#### Passage shown:
※ ※ ※

Jim Dine is an American artist. Dine's work includes painting, drawing, printmaking (in many forms including lithographs, etchings, gravure, intaglio, woodcuts, letterpress and linocuts), sculpture and photography; his early works encompassed assemblage and happenings, while in recent years his poetry output, both in publications and readings, has increased.

Dine has been associated with many art movements including Neo-Dada (use of collage and found objects), Abstract Expressionism (the gestural nature of his painting), and Pop Art (affixing everyday objects including tools, rope, articles of clothing and even a bathroom sink) to his canvases, yet he has avoided such classifications. At the core of his art, regardless of the medium of the specific work, lies an intense autobiographical reflection, a relentless exploration and criticism of self through a number of personal motifs including: the heart, the bathrobe, tools, antique sculpture, and the character of Pinocchio (among flora, skulls, birds and figurative self-portraits). Dine's approach is all-encompassing: "Dine's art has a stream of consciousness quality to its evolution, and is based on all aspects of his life-what he is reading, objects he comes upon in souvenir shops around the world, a serious study of art from every time and place that he understands as being useful to his own practice."

※ ※ ※

#### Questions on the material:
A: Answer these questions from the passage on Jim Dine, marking each answer with the same numeral as its question:
(i) Which two things did Dine's early works encompass?
(ii) Which art movement is linked to the gestural nature of his painting?
(iii) Which fictional character appears among his personal motifs?
B: For each statement below, say yes or no to whether it agrees with the passage on Jim Dine, and quote the deciding words from the passage:
(i) Dine has embraced being classified under the art movements he is associated with.
(ii) Dine's poetry output has grown in recent years.
(iii) Dine has affixed a bathroom sink to his canvases.
C: Rewrite part of the passage on Jim Dine with "photography" changed to "video". Begin at the words "Jim Dine is", and stop after "readings, has increased.".

#### Recorded information:

※ ※ ※

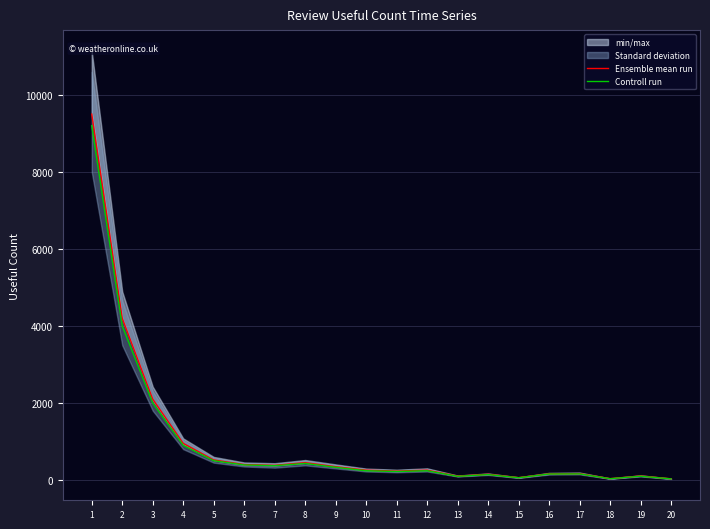

Count the number of categories in the chart.

20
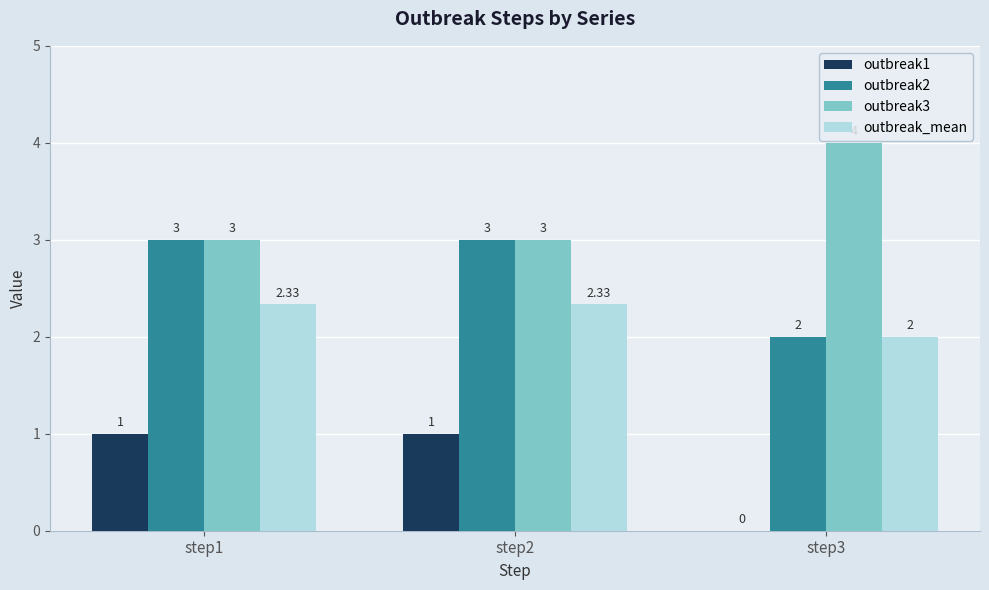

How many outbreak_mean values are between 2 and 3?

3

※ ※ ※

#### Solved problems:
A:
(i) Assemblage and happenings.
(ii) Abstract Expressionism.
(iii) Pinocchio.

B:
(i) No: "yet he has avoided such classifications"
(ii) Yes: "in recent years his poetry output, both in publications and readings, has increased"
(iii) Yes: "affixing everyday objects including tools, rope, articles of clothing and even a bathroom sink"

C:
Jim Dine is an American artist. Dine's work includes painting, drawing, printmaking (in many forms including lithographs, etchings, gravure, intaglio, woodcuts, letterpress and linocuts), sculpture and video; his early works encompassed assemblage and happenings, while in recent years his poetry output, both in publications and readings, has increased.